Molly’s is the first of many memorable and unique sequences that need to be experienced first-hand without being spoiled. Some sequences are short, others lengthy. Some are darkly comic, others just dark.
While the player often knows where each story is going, the human tragedy, the loss of life or innocence, the exploitation on display, is often gut-wrenching. One sequence closer to the end of the game is at once joyful, playful and one of the most absolutely harrowing scenes I remember seeing unfold in a video game. To pull that balancing act off with such aplomb is truly masterful.
The lengthiest sequence in the game is similarly agonising, but for very different reasons. Where the former speaks of childhood innocence and joy, the latter depicts the search for it once it’s lost.

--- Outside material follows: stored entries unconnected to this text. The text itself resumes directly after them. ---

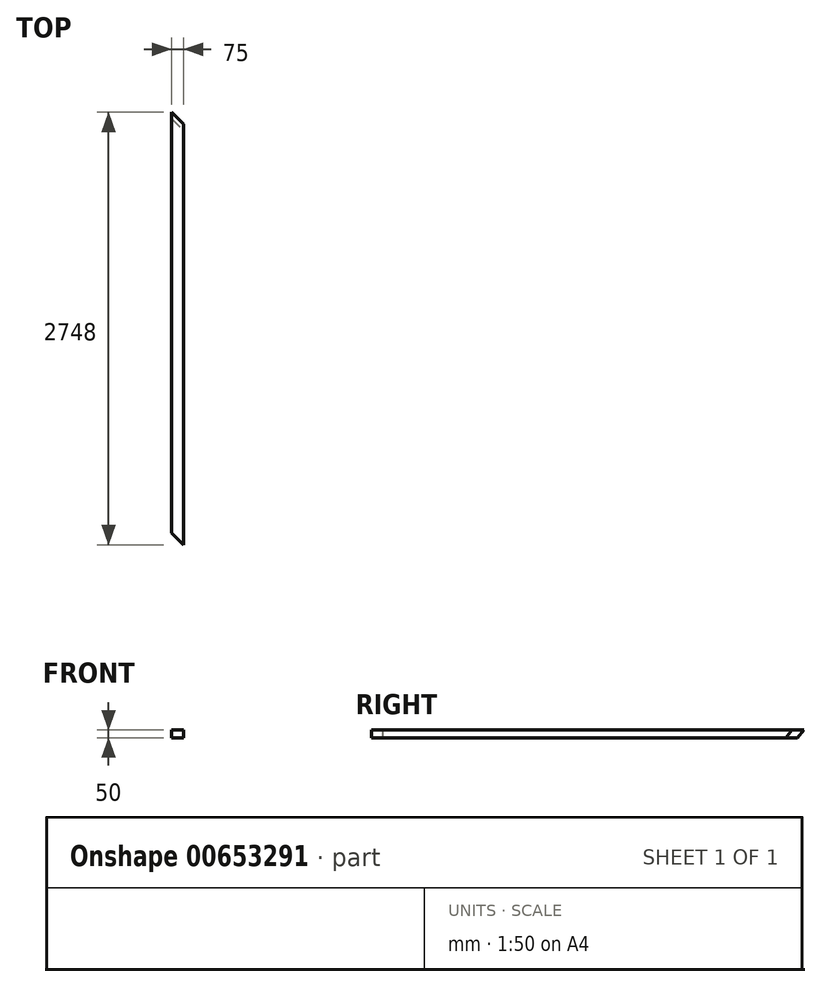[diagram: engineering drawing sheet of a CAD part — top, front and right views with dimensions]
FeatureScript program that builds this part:
annotation { "Feature Type Name" : "Feature", "Feature Type Description" : "" }
export const myFeature = defineFeature(function(context is Context, id is Id, definition is map)
    precondition{}
    {
        {
            var Q0;
            Q0=qCreatedBy(makeId("Front.planeOp"),FACE);
            var sketch = newSketch(context, id + "F0", { "sketchPlane" : qUnion([Q0])});
            skLineSegment(sketch, "E0.bottom", {"start": v(0, 0) * mm, "end": v(75, 0) * mm});
            skLineSegment(sketch, "E0.top", {"start": v(0, 50) * mm, "end": v(75, 50) * mm});
            skLineSegment(sketch, "E0.left", {"start": v(0, 0) * mm, "end": v(0, 50) * mm});
            skLineSegment(sketch, "E0.right", {"start": v(75, 0) * mm, "end": v(75, 50) * mm});
            skSolve(sketch);
        }
        {
            var Q0;
            Q0=makeQuery(id+"F0.imprint","IMPRINT",FACE,{"disambiguationData":[TD([[makeQuery(id+"F0.imprint","IMPRINT",EDGE,{"derivedFrom":sQuery(id+"F0.wireOp",EDGE,"E0.bottom")}),1.0]])]});
            extrude(context, id + "F1", {"entities" : qUnion([Q0]), "depth" : 2698 * mm + 50 * mm, "offsetDistance" : 25 * mm, "symmetric" : true});
        }
        {
            var Q0;
            Q0=makeQuery(id+"F1.opExtrude","SWEPT_FACE",FACE,{"disambiguationData":[OSD([sQuery(id+"F0.wireOp",EDGE,"E0.top")])]});
            var sketch = newSketch(context, id + "F2", { "sketchPlane" : qUnion([Q0])});
            skLineSegment(sketch, "E1", {"start": v(75, -1374) * mm, "end": v(0, -1299) * mm});
            skLineSegment(sketch, "E2.0", {"start": v(0, -1374) * mm, "end": v(75, -1374) * mm});
            skLineSegment(sketch, "E3.0", {"start": v(0, -1374) * mm, "end": v(0, 1374) * mm});
            skLineSegment(sketch, "E4", {"start": v(0, 1374) * mm, "end": v(75, 1299) * mm});
            skSolve(sketch);
        }
        {
            var Q0;
            {var subQ0=sQuery(id+"F2.wireOp",EDGE,"E4");Q0=makeQuery(id+"F2.imprint","IMPRINT",FACE,{"disambiguationData":[TD([[makeQuery(id+"F2.imprint","IMPRINT",EDGE,{"derivedFrom":subQ0}),1.0]])]});}
            var Q1;
            {var subQ0=sQuery(id+"F2.wireOp",EDGE,"E1");Q1=makeQuery(id+"F2.imprint","IMPRINT",FACE,{"disambiguationData":[TD([[makeQuery(id+"F2.imprint","IMPRINT",EDGE,{"derivedFrom":subQ0}),1.0]])]});}
            extrude(context, id + "F3", {"entities" : qUnion([Q0, Q1]), "operationType" : NewBodyOperationType.REMOVE, "endBound" : BoundingType.THROUGH_ALL, "oppositeDirection" : true, "depth" : 25 * mm, "offsetDistance" : 25 * mm});
        }
        {
            var Q0;
            Q0=makeQuery(id+"F1.opExtrude","SWEPT_FACE",FACE,{"disambiguationData":[OSD([sQuery(id+"F0.wireOp",EDGE,"E0.left")])]});
            var sketch = newSketch(context, id + "F4", { "sketchPlane" : qUnion([Q0])});
            skLineSegment(sketch, "E5", {"start": v(-1374, 50) * mm, "end": v(-1333.51, 0) * mm});
            skSolve(sketch);
        }
        {
            var Q0;
            {var subQ0=sQuery(id+"F4.wireOp",EDGE,"E5");Q0=makeQuery(id+"F4.imprint","IMPRINT",FACE,{"disambiguationData":[TD([[makeQuery(id+"F4.imprint","IMPRINT",EDGE,{"derivedFrom":subQ0}),-1.0]])]});}
            var Q1;
            Q1=makeQuery(id+"F3.boolean.opBoolean","INTERSECT",EDGE,{"derivedFrom":[makeQuery(id+"F1.opExtrude","SWEPT_FACE",FACE,{"disambiguationData":[OSD([sQuery(id+"F0.wireOp",EDGE,"E0.bottom")])]}),makeQuery(id+"F3.opExtrude","SWEPT_FACE",FACE,{"disambiguationData":[OSD([sQuery(id+"F2.wireOp",EDGE,"E4")])]})]});
            sweep(context, id + "F5", {"operationType" : NewBodyOperationType.REMOVE, "profiles" : qUnion([Q0]), "path" : qUnion([Q1])});
        }
    });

There are many of these scenes over the course of What Remains of Edith Finch, and each of them delicately plays on relatable feelings.
How Giant Sparrow uses small, inventive gameplay ideas is core to the success of how the developer tells these stories, but the quality of writing and visual design are similarly impressive. Every inch of the Finch home and surrounding area is rich in detail. There are clues throughout that enrich the story and our understanding of it without ever being as on-the-nose as a long-departed NPC writing “YOU CAN’T TRUST ANYONE, ARRGGGHHH” on a wall in their own blood.
As for the writing, it gets to the root of each character deftly, often through their own voice but other times through that of another character. At one point a sibling narrates a story, at others a therapist or estranged partner. Each story is a stanza; Ian Dallas’s script lending to the fittingly poetic and lyrical feel of the game. It’s melancholic, foreboding, complex, open to interpretation without losing touch with its meaning and ties itself up nicely with a satisfying, evocative conclusion.